Recentemente (inverno 1957) sono stati scoperti fortuitamente in un'area a via Angio, ossia al centro della città moderna, avanzi di cospicui edifici, quali uno stabilimento termale, più forse un tempio, cui appartenevano grandi colonne a fusto liscio di bardiglio con basi, capitelli ionici ed antefisse di marmo bianco; inoltre una casa che sembra d'età repubblicana, con pavimento in coccio pesto e muri di mattoni crudi.
Bibl.: A. Lamarmora, Voyage, I, Parigi-Torino 1840, p. 123; E. Pais, La Sardegna prima del dominio romano, in Memorie Acc.
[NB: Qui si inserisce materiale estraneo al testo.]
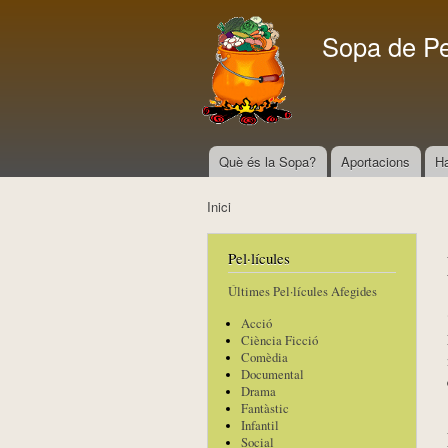
Sopa de P
Què és la Sopa?
Aportacions
H
Menú principal
Inici
Esteu aquí
Pel·lícules
Últimes Pel·lícules Afegides
Acció
Ciència Ficció
Comèdia
Documental
Drama
Fantàstic
Infantil
Social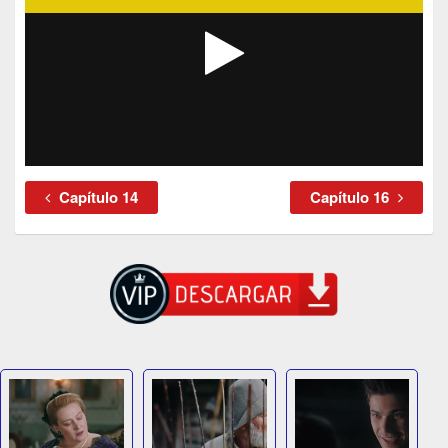
Capítulo 14
Capítulo 16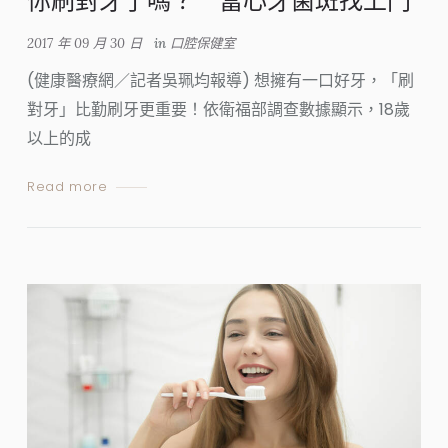
你刷對牙了嗎？ 當心牙菌斑找上門
2017 年 09 月 30 日
in
口腔保健室
(健康醫療網／記者吳珮均報導) 想擁有一口好牙，「刷
對牙」比勤刷牙更重要！依衛福部調查數據顯示，18歲
以上的成
Read more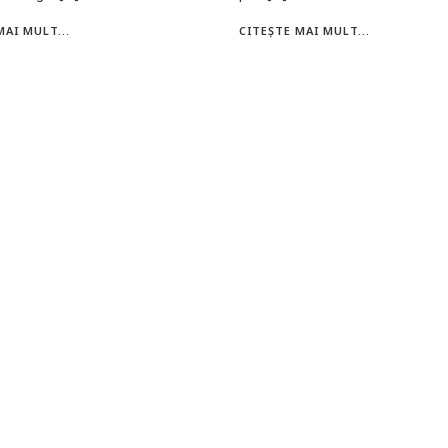
MAI MULT...
CITEȘTE MAI MULT...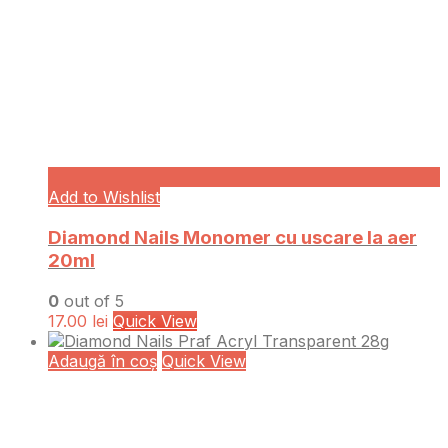
Add to Wishlist
Diamond Nails Monomer cu uscare la aer
20ml
0
out of 5
17.00
lei
Quick View
Adaugă în coș
Quick View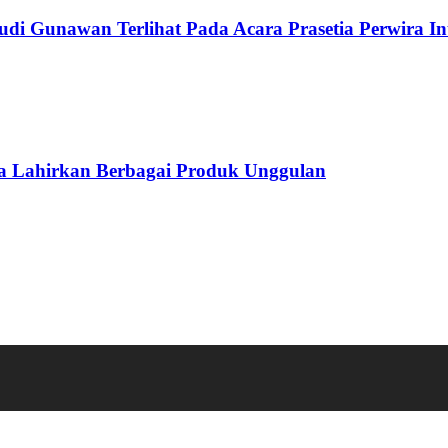
di Gunawan Terlihat Pada Acara Prasetia Perwira Int
ahirkan Berbagai Produk Unggulan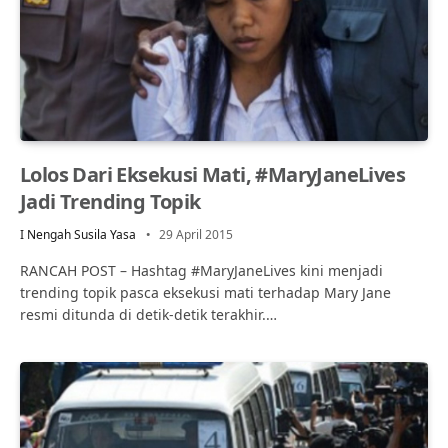
Lolos Dari Eksekusi Mati, #MaryJaneLives
Jadi Trending Topik
I Nengah Susila Yasa
29 April 2015
RANCAH POST – Hashtag #MaryJaneLives kini menjadi
trending topik pasca eksekusi mati terhadap Mary Jane
resmi ditunda di detik-detik terakhir.…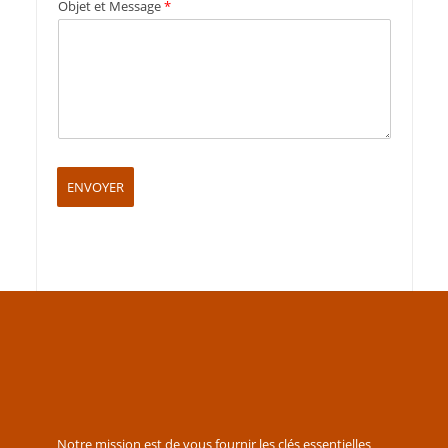
Objet et Message
*
ENVOYER
Notre mission est de vous fournir les clés essentielles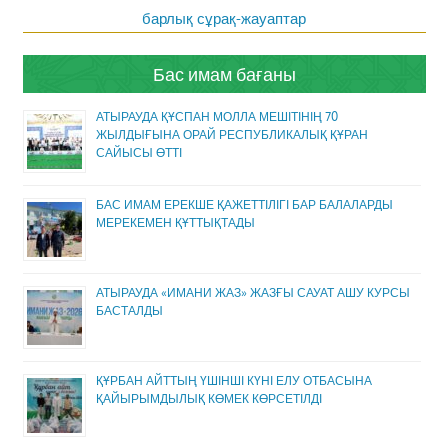
барлық сұрақ-жауаптар
Бас имам бағаны
АТЫРАУДА ҚҰСПАН МОЛЛА МЕШІТІНІҢ 70
ЖЫЛДЫҒЫНА ОРАЙ РЕСПУБЛИКАЛЫҚ ҚҰРАН
САЙЫСЫ ӨТТІ
БАС ИМАМ ЕРЕКШЕ ҚАЖЕТТІЛІГІ БАР БАЛАЛАРДЫ
МЕРЕКЕМЕН ҚҰТТЫҚТАДЫ
АТЫРАУДА «ИМАНИ ЖАЗ» ЖАЗҒЫ САУАТ АШУ КУРСЫ
БАСТАЛДЫ
ҚҰРБАН АЙТТЫҢ ҮШІНШІ КҮНІ ЕЛУ ОТБАСЫНА
ҚАЙЫРЫМДЫЛЫҚ КӨМЕК КӨРСЕТІЛДІ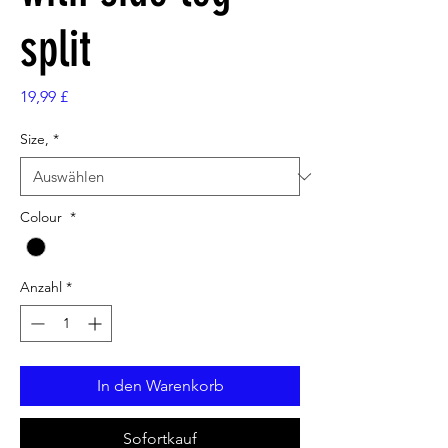
split
Preis
19,99 £
Size,
*
Colour
*
Anzahl
*
In den Warenkorb
Sofortkauf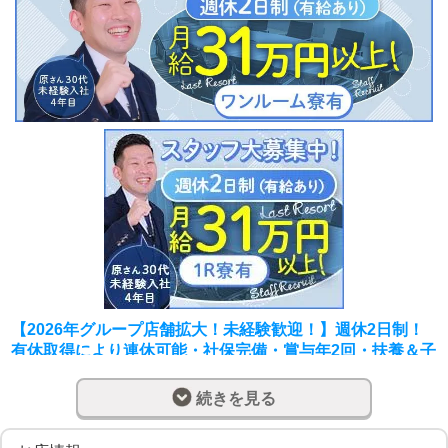
【2026年グループ店舗拡大！未経験歓迎！】週休2日制！
有休取得により連休可能・社保完備・賞与年2回・扶養＆子
供手当・1R寮完備！
続きを見る
【長く安心して働ける会社に入りませんか？】
週休2日の休みを削ることなく、収入UPを狙えます。
風俗業界では休日出勤をして稼ぐといった流れが当たり前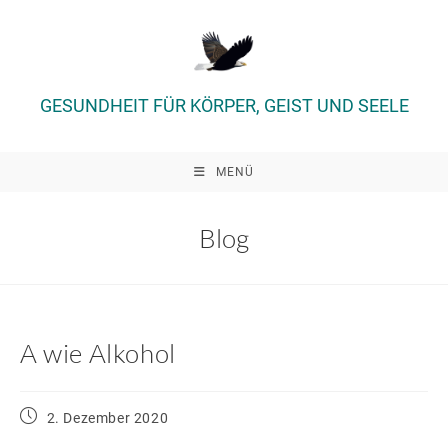
Zum
Inhalt
springen
GESUNDHEIT FÜR KÖRPER, GEIST UND SEELE
MENÜ
Blog
A wie Alkohol
Beitrag
2. Dezember 2020
veröffentlicht: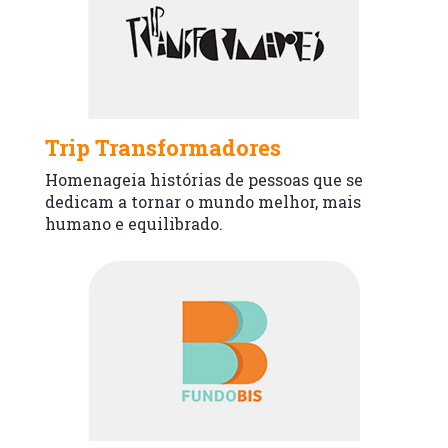
Trip Transformadores
Homenageia histórias de pessoas que se
dedicam a tornar o mundo melhor, mais
humano e equilibrado.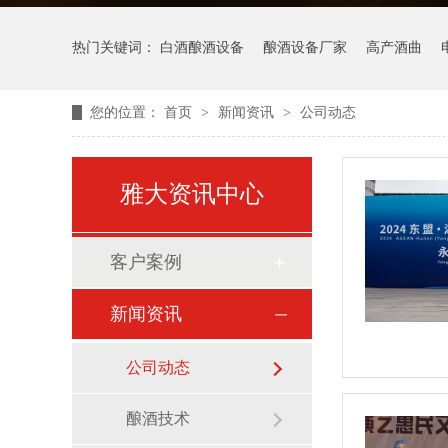
热门关键词：
白酒酿酒设备
酿酒设备厂家
高产酒曲
您的位置：
首页
>
新闻资讯
>
公司动态
雅大资讯中心
客户案例
新闻资讯
公司动态
酿酒技术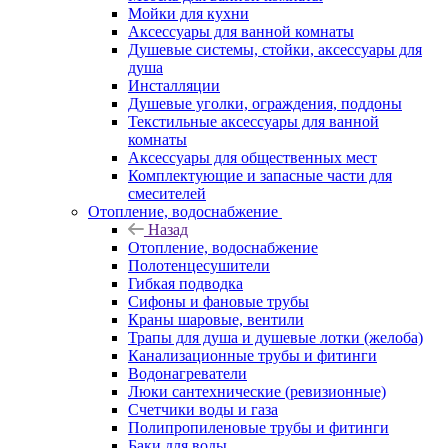
Мойки для кухни
Аксессуары для ванной комнаты
Душевые системы, стойки, аксессуары для
душа
Инсталляции
Душевые уголки, ограждения, поддоны
Текстильные аксессуары для ванной
комнаты
Аксессуары для общественных мест
Комплектующие и запасные части для
смесителей
Отопление, водоснабжение
Назад
Отопление, водоснабжение
Полотенцесушители
Гибкая подводка
Сифоны и фановые трубы
Краны шаровые, вентили
Трапы для душа и душевые лотки (желоба)
Канализационные трубы и фитинги
Водонагреватели
Люки сантехнические (ревизионные)
Счетчики воды и газа
Полипропиленовые трубы и фитинги
Баки для воды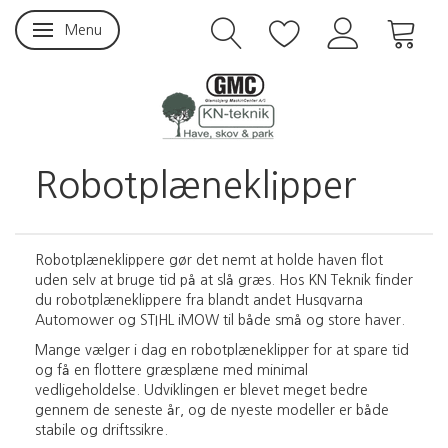
Menu
Skifte navigation
Robotplæneklipper
Robotplæneklippere gør det nemt at holde haven flot
uden selv at bruge tid på at slå græs. Hos KN Teknik finder
du robotplæneklippere fra blandt andet Husqvarna
Automower og STIHL iMOW til både små og store haver.
Mange vælger i dag en robotplæneklipper for at spare tid
og få en flottere græsplæne med minimal
vedligeholdelse. Udviklingen er blevet meget bedre
gennem de seneste år, og de nyeste modeller er både
stabile og driftssikre.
Lincei, serie 3a, VII, 1881, p. 78 ss. (qui la bibl. per le più antiche scoperte); A. Taramelli, in Not. Scavi, 1904, p. 19; 1906, p. 162; 1909, p. 135; E. Pais, Storia della Sardegna e della Corsica, I, Roma 1923, p. 351 ss.; P. Mingazzini, in Not. Scavi, 1949, p. 213 ss.; id., in Studi Sardi, X-XI, 1952, p. 161 ss.; G. Pesce, in Fasti Arch., IV, 1951, nn. 2242, 3825.